In the early years, before effective sound recording and mixing, announcements were produced “live” and at-once in a studio with the entire cast, crew and, usually, orchestra. A corporate sponsor hired a producer, who hired writers and voice actors to perform comedy or drama.
The industry expanded very rapidly with the advent of television in the 1950s and the age of highly produced serial radio shows ended. The ability to record high-quality sound on magnetic tape also created opportunities, as has the proliferation of home computers capable of recording, often using inexpensive even free software and a microphone of reasonable quality.
Manufacturers will often use a distinctive voice to help them with brand messaging, often retaining talent to a long term exclusive contract.

Voice Over Sydney: Translation

In some countries, such as Russia and Poland, a voice over sydney provided by a single artist is commonly used on television programs as a language localization technique, as an alternative to full dub localization.
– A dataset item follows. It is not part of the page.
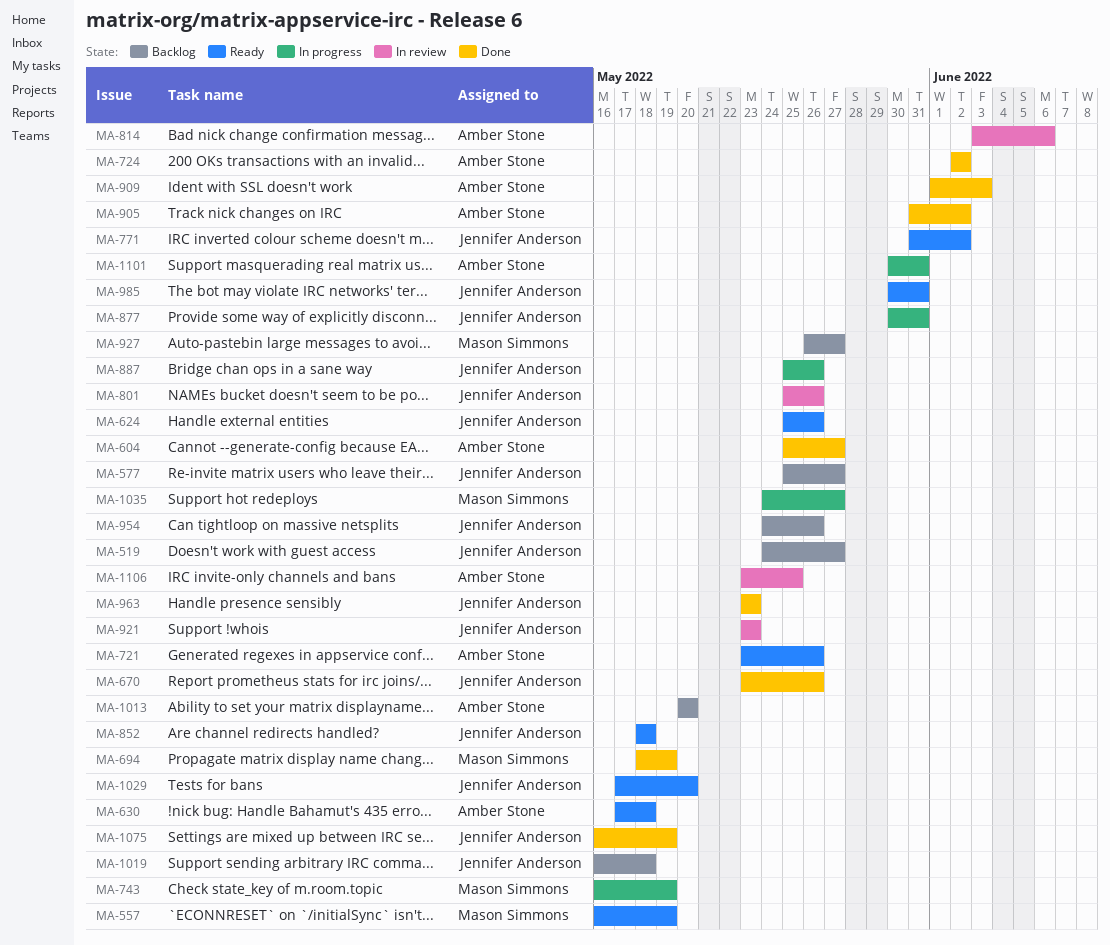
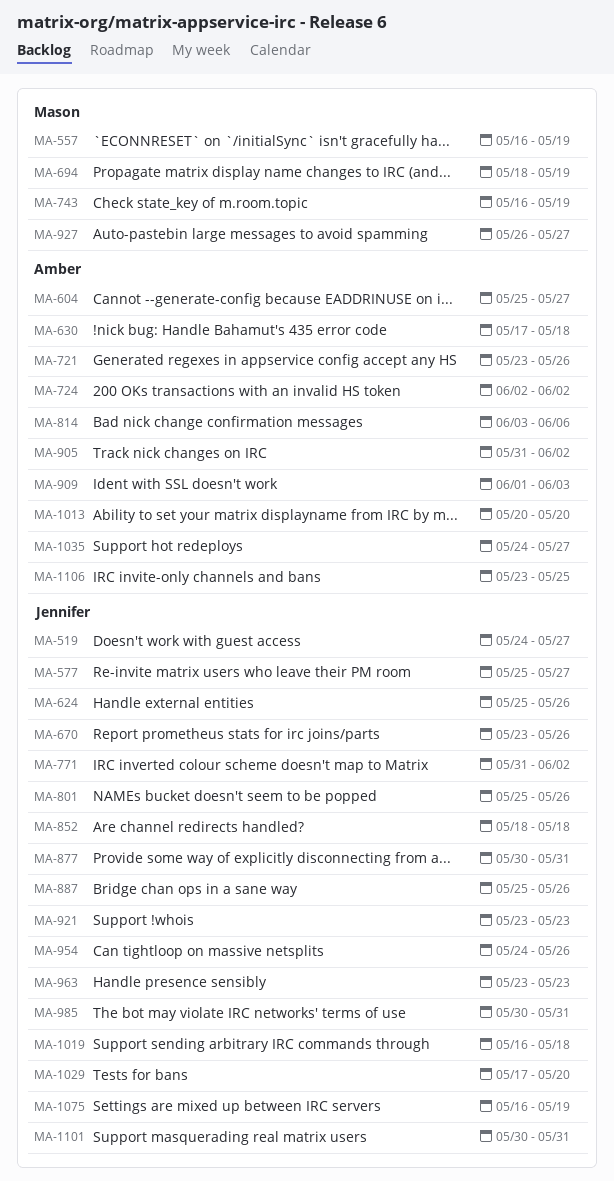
MA-1035, owner: Mason Simmons -> Amber Stone
MA-1101, owner: Amber Stone -> Jennifer Anderson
In Bulgaria, voice over sydney translation is also common, but each film (or episode) is normally voiced by at least three-four-five-six actors. The voice artists try to match the original voice and preserve the intonation. The main reason for the use of this type of translation is that unlike synchronized voice translation, it takes a relatively short time to produce as there is no need to synchronize the voices with the character’s lip movements, which is compensated by the quieted original audio. When there is no speaking in the film for some time, the original sound is turned up. Recently, as more films are distributed with separate voice and noises-and-music tracks, some voice-over translations in Bulgaria are produced by only turning down the voice track, in this way not affecting the other sounds. One actor always reads the translation crew’s names over the show’s ending credits (except for when there are dialogs over the credits).